Eighteen months of owner-ordered lay-offs and wage cuts have left most workers nearly disastrously destitute, he reads as he walks.
A half dozen craft unions have been made operational and have joined forces for a strike that will commence on Monday. Twenty-five hundred union men and women, who boldy speak for ten times that many non-unionized workers, have already voted unanimously and in a heart-felt manner to strike. Union members will be paid twenty percent of their hard-earned wages during the strike. Non-union members will receive necessary relief in the form of contributions from their comrades in other trades. The Citizen Welfare Committee, the Catholic Relief Bureau and the Soldiers and Sailors Relief Fund will be making soup kitchens available starting on Monday.

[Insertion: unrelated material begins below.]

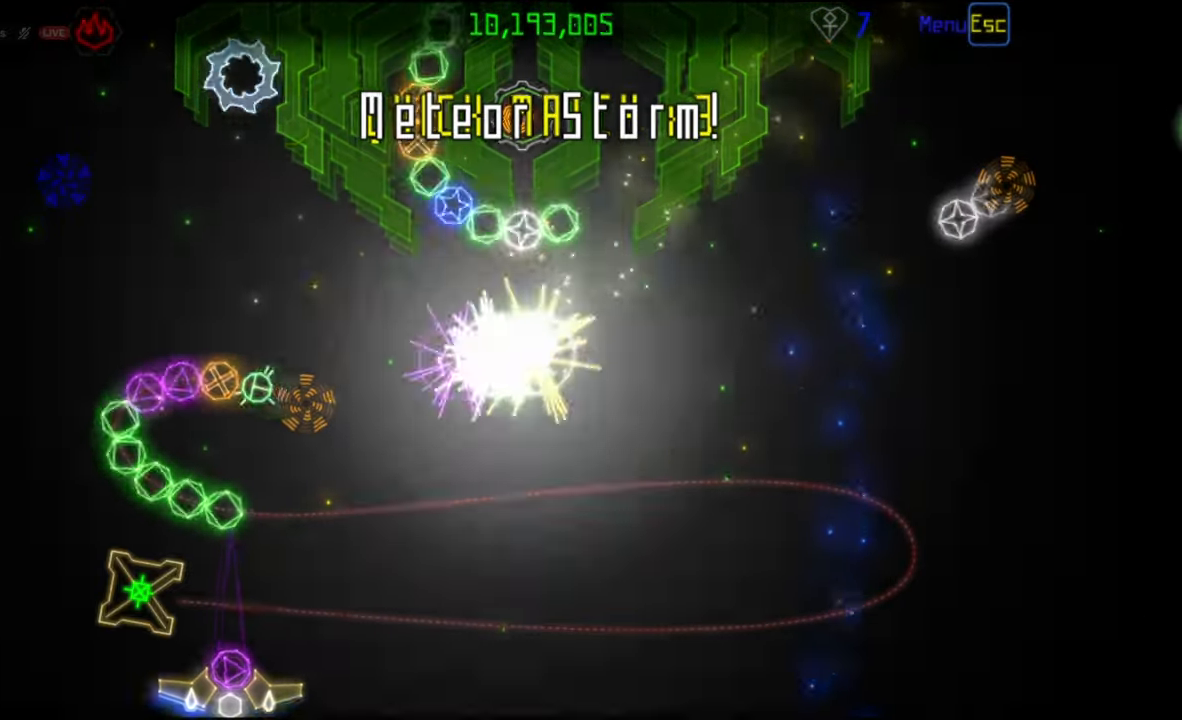
{"keys": [], "mouse": [], "events": []}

Throw off the shackles of oppression and join forces with the international brotherhood of workers!
Telling the mill families where they can get relief is essential, McDermott has been told, since New England workers are notorious for not accepting relief of any kind in the belief that assistance goes against the grain of their own (or their inherited) Yankee culture. Thus they starve more quickly and give in more rapidly to management’s demands. In order for the strike to succeed, Mironson has stressed, strikers have to be persuaded of the necessity to accept relief.

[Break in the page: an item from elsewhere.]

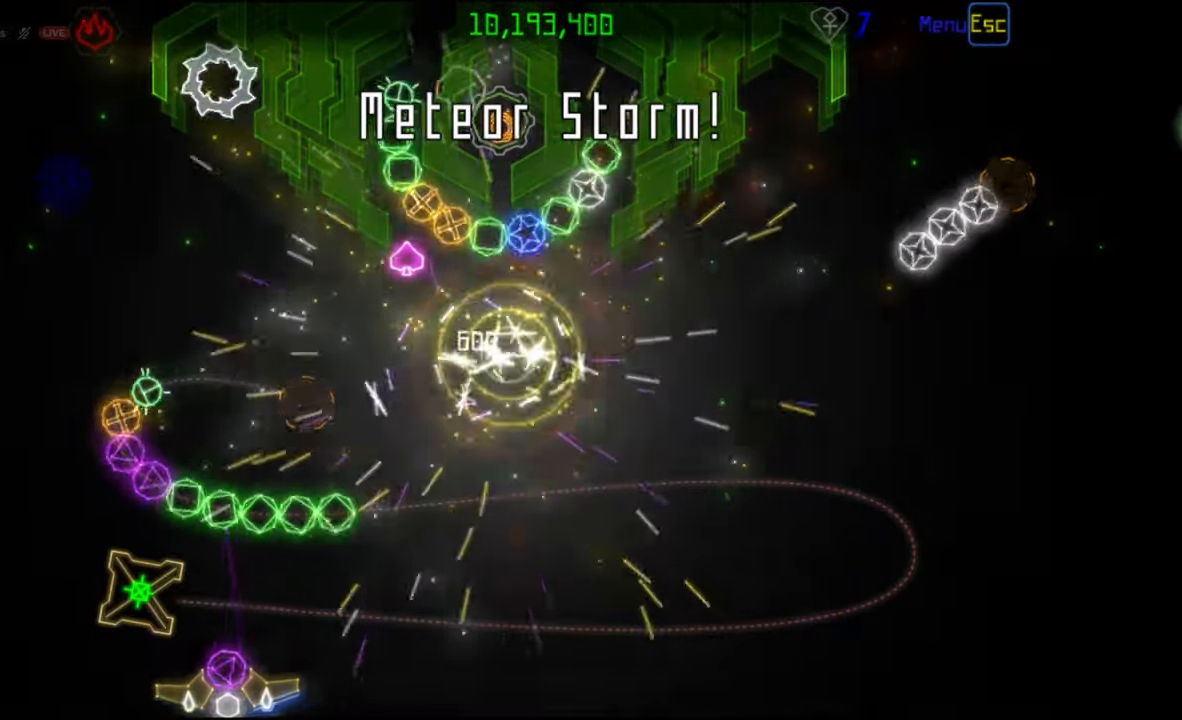
{"keys": [], "mouse": [], "events": [[117, "mouse_left", "down"], [200, "mouse_left", "up"]]}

Management has pared wages down to next to nothing, McDermott reads, and he thinks of fingernails scraping a cement wall as they go down. The bosses live in high style on the other side of the river. McDermott can see the massive houses from the mill yard — poor planning on someone’s part, he thinks. No hint of an economic depression over there. Not with all their power lawn mowers and swimming pools and fancy automobiles. In fact, it’s possible the bosses are doing better than ever now. Money goes farther these days: gardeners and cooks and chauffeurs come dirt cheap. At lunch, McDermott knows, as he hops up the steps of the boardinghouse, the strike will be all the talk. If it doesn’t happen Monday, McDermott thinks, the entire city will self-combust simply from pent-up energy.

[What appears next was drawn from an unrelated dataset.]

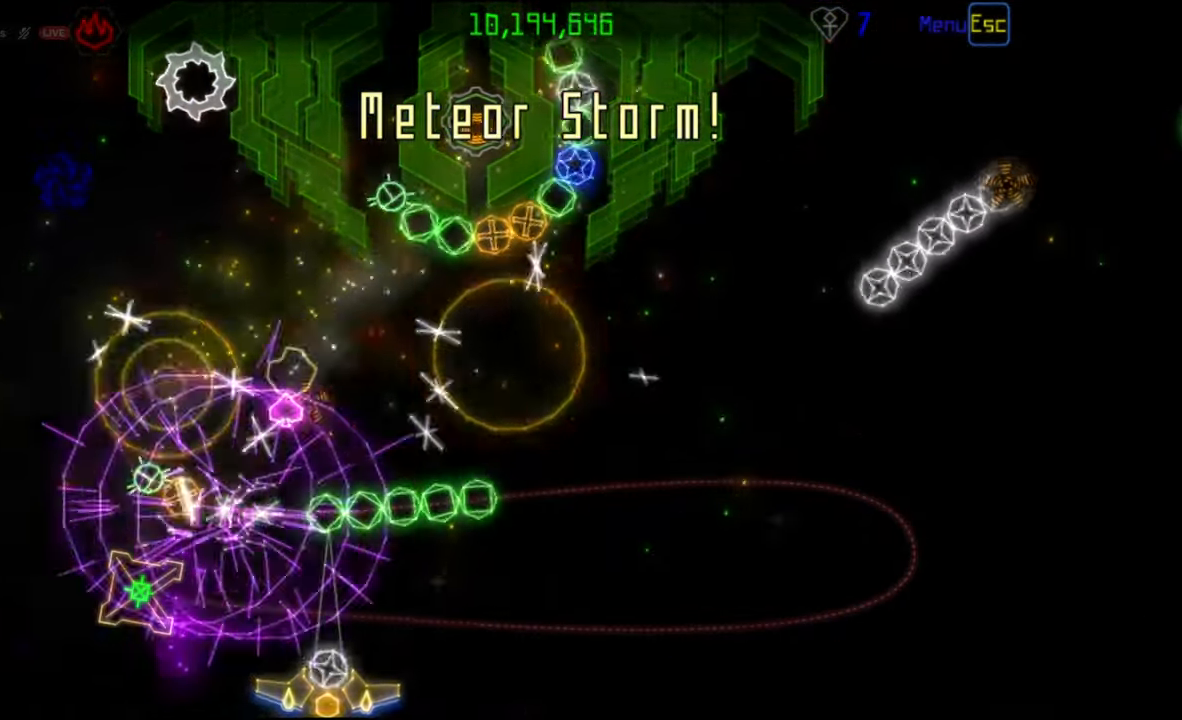
{"keys": [], "mouse": [], "events": []}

McDermott washes his hands and finds a place at the table with men not shy about showing their appetites. They eat as if they might not eat tomorrow, and it seldom matters how bad the food is, how mysterious the ingredients in the stews that fill their bowls. Today it is fish, and McDermott doesn’t want to think about what kind. Madame Derocher has an impenetrable face, one that doesn’t invite conversation or questions. If sufficiently annoyed, she will answer in a French patois that McDermott thinks a Parisian wouldn’t understand. She has been known to snatch a bowl of stew from a complaining boarder’s hands, leaving the man with nothing to eat at all. A boarder usually makes that mistake only once.
Sometimes the lunch break is strangely silent, the men too focused on their food to talk, too quickly sated and then stunned at meal’s end to think coherently. Talk requires energy, and the men are careful, McDermott has observed, not to squander too much of that. There are still four and a half hours at the mill to go that day.
But today the talk is brisk, though McDermott can make out only some of the words, men with full mouths being difficult to understand under the best of circumstances. The boardinghouses are transient places, the men alwa
ys coming and going, constantly shifting lodging when one or another of the houses changes ownership or loses its lease or is foreclosed upon; and lately there has been more turnover than usual. McDermott has spoken personally to only a handful of the twenty or so men at the long table. Still, though, he likes to listen and strains to follow what is being said. He needs to know the mood of the men, the way they speak and what’s important to them.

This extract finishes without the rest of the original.